L’energia latente non si esaurisce nell’universo femminile. Circa 1,4 milioni di adulti – in larga parte giovani – rientrano nella categoria dei Neet: non studiano, non lavorano, non cercano un’occupazione. Offrire orientamento, formazione digitale e incentivi mirati potrebbe trasformarli in contribuenti attivi in tempi brevi. Nel frattempo, il 54,9% degli occupati ha già superato i 45 anni; serve dunque un approccio di age management che consenta di mantenere viva, produttiva e tutelata l’esperienza dei lavoratori maturi attraverso aggiornamento continuo, flessibilità organizzativa e percorsi di uscita graduale, affinché la seniorità diventi un valore condiviso e non un costo da ridurre.
Welfare sotto pressione: la questione sostenibilità
La tenuta del welfare pubblico dipende dalla capacità di distinguere tra bisogni diversi e di allocare le risorse in modo selettivo. Oggi la spesa per prestazioni sociali raggiunge 587,5 miliardi di euro, pari al 59,3% della spesa corrente dello Stato, ma solo 57,1 miliardi alimentano l’assistenza sociale e meno della metà si traduce in servizi diretti alla persona.

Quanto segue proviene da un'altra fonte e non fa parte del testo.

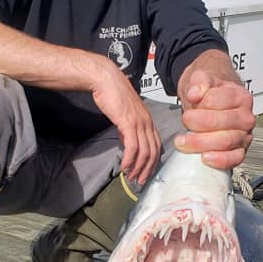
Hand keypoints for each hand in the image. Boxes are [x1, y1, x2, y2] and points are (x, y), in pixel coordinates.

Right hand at [92, 63, 161, 184]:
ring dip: (138, 167)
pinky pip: (132, 146)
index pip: (156, 145)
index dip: (152, 162)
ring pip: (144, 151)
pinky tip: (124, 167)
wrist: (106, 80)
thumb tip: (127, 143)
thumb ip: (127, 129)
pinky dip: (129, 160)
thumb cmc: (113, 94)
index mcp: (147, 120)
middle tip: (140, 181)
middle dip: (147, 169)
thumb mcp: (124, 114)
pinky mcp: (128, 123)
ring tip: (131, 177)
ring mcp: (139, 122)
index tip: (146, 173)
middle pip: (153, 151)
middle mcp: (147, 122)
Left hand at [175, 52, 254, 169]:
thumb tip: (195, 93)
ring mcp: (244, 135)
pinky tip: (205, 157)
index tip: (191, 101)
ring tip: (184, 141)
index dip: (202, 103)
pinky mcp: (239, 150)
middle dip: (198, 124)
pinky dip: (220, 160)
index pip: (220, 101)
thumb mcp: (202, 78)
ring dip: (202, 143)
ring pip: (227, 142)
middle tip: (185, 121)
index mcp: (240, 97)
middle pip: (224, 123)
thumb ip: (199, 81)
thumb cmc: (210, 92)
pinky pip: (235, 158)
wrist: (213, 99)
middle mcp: (245, 116)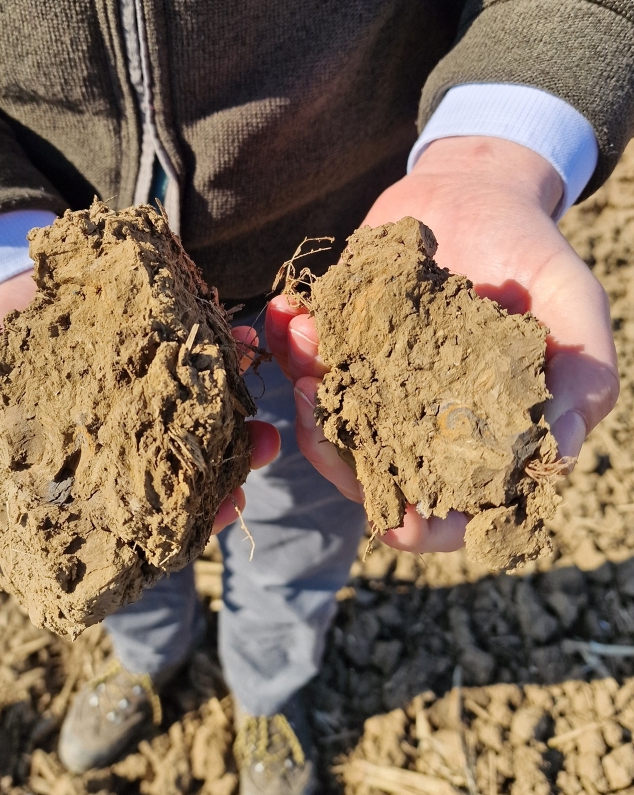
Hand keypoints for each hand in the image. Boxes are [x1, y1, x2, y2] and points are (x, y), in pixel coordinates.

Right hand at [0, 272, 278, 569]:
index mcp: (85, 469)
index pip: (133, 516)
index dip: (169, 530)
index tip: (202, 529)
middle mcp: (128, 438)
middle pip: (181, 476)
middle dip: (219, 483)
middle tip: (246, 483)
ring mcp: (154, 391)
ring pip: (206, 424)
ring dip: (239, 430)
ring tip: (265, 434)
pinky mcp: (168, 344)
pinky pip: (207, 355)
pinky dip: (230, 352)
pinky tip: (247, 347)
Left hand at [267, 136, 618, 553]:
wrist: (474, 193)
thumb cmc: (531, 255)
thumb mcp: (573, 306)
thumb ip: (581, 376)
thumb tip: (555, 449)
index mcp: (474, 433)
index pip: (449, 510)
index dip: (424, 529)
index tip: (394, 520)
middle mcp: (414, 421)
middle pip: (368, 473)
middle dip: (333, 447)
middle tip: (313, 397)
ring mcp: (370, 385)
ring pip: (324, 417)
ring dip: (305, 384)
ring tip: (307, 332)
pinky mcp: (337, 344)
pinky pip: (300, 357)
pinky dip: (286, 339)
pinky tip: (287, 312)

Questo squilibrio costringe famiglie e territori a colmare le lacune con soluzioni improvvisate, alimentando disuguaglianze regionali e rinunciando a un approccio organico di presa in carico.
La popolazione più fragile, rappresentata da oltre 4 milioni di over 65 non autosufficienti, riceve un supporto frammentato: appena il 7,6% risiede in strutture residenziali e il 30,6% beneficia di assistenza domiciliare integrata. La nuova legge 33/2023 e le misure del Pnrr puntano alla de-istituzionalizzazione, ma perché abbiano successo occorre rafforzare i servizi di prossimità, professionalizzare il lavoro di cura e considerare gli anziani non autosufficienti come attori economici che generano domanda di beni e servizi qualificati, e non semplici percettori di sussidi.

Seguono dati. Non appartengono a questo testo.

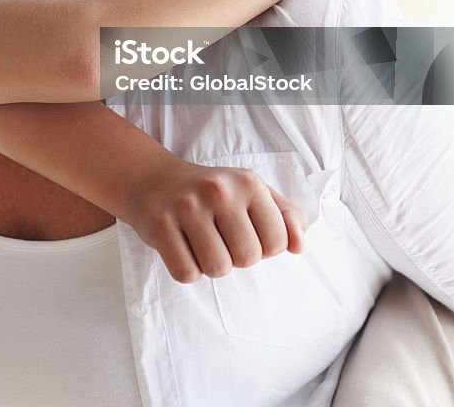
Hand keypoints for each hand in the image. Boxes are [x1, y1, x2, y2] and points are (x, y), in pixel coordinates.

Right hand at [123, 158, 306, 282]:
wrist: (154, 180)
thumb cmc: (213, 192)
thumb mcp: (253, 192)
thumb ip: (286, 217)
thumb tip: (298, 246)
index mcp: (248, 182)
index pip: (277, 242)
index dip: (264, 247)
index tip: (246, 232)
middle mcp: (219, 190)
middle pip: (248, 258)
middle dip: (237, 257)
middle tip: (220, 236)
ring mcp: (187, 207)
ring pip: (218, 269)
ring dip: (212, 265)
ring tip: (202, 241)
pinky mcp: (160, 226)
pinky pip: (186, 273)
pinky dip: (187, 269)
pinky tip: (181, 246)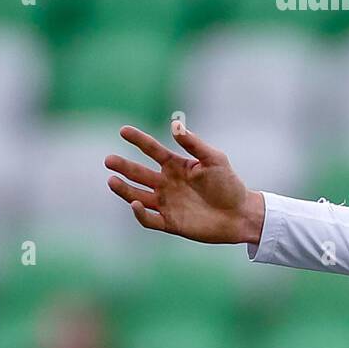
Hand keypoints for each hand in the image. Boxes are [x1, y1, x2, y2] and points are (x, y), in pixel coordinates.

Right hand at [105, 121, 265, 244]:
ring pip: (138, 195)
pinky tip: (135, 204)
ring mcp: (167, 203)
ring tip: (111, 180)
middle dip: (124, 166)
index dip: (138, 140)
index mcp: (176, 166)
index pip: (152, 150)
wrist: (239, 214)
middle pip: (139, 173)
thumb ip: (193, 143)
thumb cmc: (229, 184)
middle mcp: (167, 183)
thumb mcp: (213, 158)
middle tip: (109, 160)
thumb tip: (174, 124)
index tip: (123, 130)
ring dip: (124, 189)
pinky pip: (149, 219)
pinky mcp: (170, 223)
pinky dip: (140, 213)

Tecnologia e cura: leve di sviluppo e coesione
La relazione di Natale Forlani sottolinea come l’innovazione tecnologica rappresenti un moltiplicatore decisivo sia per la produttività, sia per la qualità della vita. Automazione, intelligenza artificiale e digitalizzazione dei processi amministrativi possono liberare capitale umano, incrementare i salari e generare gettito fiscale, ma richiedono investimenti mirati in competenze e infrastrutture. Al contempo, l’impiego di piattaforme digitali nei servizi di assistenza consente di monitorare a distanza la salute degli anziani e di ottimizzare gli interventi domiciliari. Solo così la crescita del valore aggiunto potrà finanziare un sistema di protezione sociale più esteso, mantenendo al contempo competitivo il tessuto produttivo nazionale.

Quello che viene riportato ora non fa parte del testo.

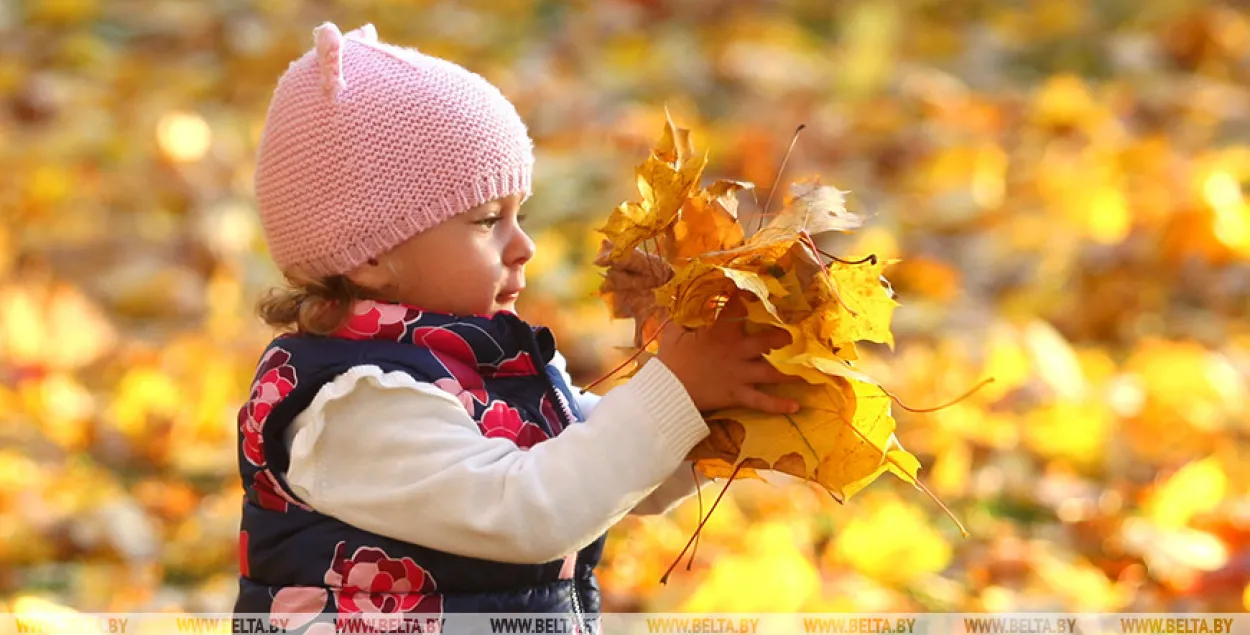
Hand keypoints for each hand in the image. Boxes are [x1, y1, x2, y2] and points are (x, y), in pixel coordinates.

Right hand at [656, 295, 801, 414]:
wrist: (668, 392)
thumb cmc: (670, 360)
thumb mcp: (672, 331)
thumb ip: (682, 313)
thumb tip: (682, 293)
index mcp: (721, 332)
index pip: (737, 306)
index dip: (749, 294)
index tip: (759, 286)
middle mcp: (736, 351)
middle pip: (767, 341)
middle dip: (783, 337)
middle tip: (792, 336)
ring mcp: (740, 374)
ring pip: (771, 371)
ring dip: (790, 370)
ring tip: (805, 369)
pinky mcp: (738, 394)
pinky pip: (762, 401)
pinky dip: (779, 405)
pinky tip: (796, 406)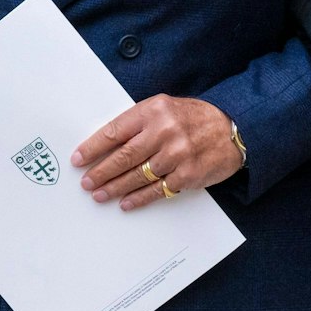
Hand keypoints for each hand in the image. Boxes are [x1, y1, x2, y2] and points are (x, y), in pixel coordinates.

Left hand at [72, 94, 242, 210]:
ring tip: (99, 194)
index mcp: (154, 110)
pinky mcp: (187, 175)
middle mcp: (164, 131)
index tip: (79, 158)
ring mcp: (177, 154)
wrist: (232, 128)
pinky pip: (157, 190)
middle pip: (123, 156)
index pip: (115, 131)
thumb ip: (139, 122)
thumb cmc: (192, 118)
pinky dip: (139, 198)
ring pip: (137, 176)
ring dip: (115, 188)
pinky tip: (126, 203)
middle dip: (101, 172)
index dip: (93, 147)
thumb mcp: (164, 108)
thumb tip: (106, 145)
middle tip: (86, 182)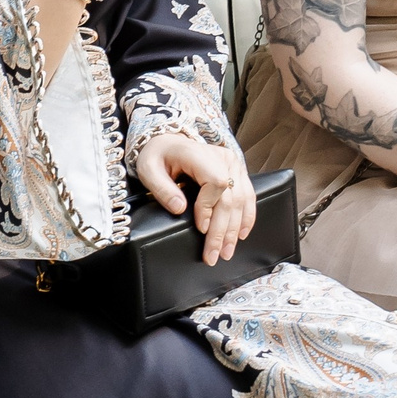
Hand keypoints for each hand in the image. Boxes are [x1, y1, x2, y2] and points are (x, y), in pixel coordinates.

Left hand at [136, 132, 254, 264]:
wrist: (169, 142)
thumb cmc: (158, 156)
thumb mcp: (149, 170)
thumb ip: (162, 189)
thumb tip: (179, 210)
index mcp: (200, 154)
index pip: (215, 183)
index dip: (209, 208)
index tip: (200, 228)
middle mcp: (223, 158)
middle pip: (230, 197)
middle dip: (222, 230)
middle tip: (215, 255)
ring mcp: (233, 164)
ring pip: (242, 200)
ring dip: (235, 229)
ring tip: (227, 252)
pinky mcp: (237, 172)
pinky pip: (248, 196)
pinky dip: (246, 217)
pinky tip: (241, 234)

La stessa sfera della cura, tradizionalmente percepita come voce di costo, si trasforma in motore di sviluppo se accompagnata da standard formativi, tutele contrattuali e modelli organizzativi innovativi. Nuovi profili professionali – assistenti domiciliari specializzati, coordinatori di servizi di comunità, tecnici della telemedicina – possono creare opportunità di lavoro qualificato per giovani e donne, contribuendo a rigenerare la base contributiva. Investire nel caring significa quindi non solo rispondere a bisogni sociali crescenti, ma anche alimentare un’industria capace di generare valore economico e coesione territoriale.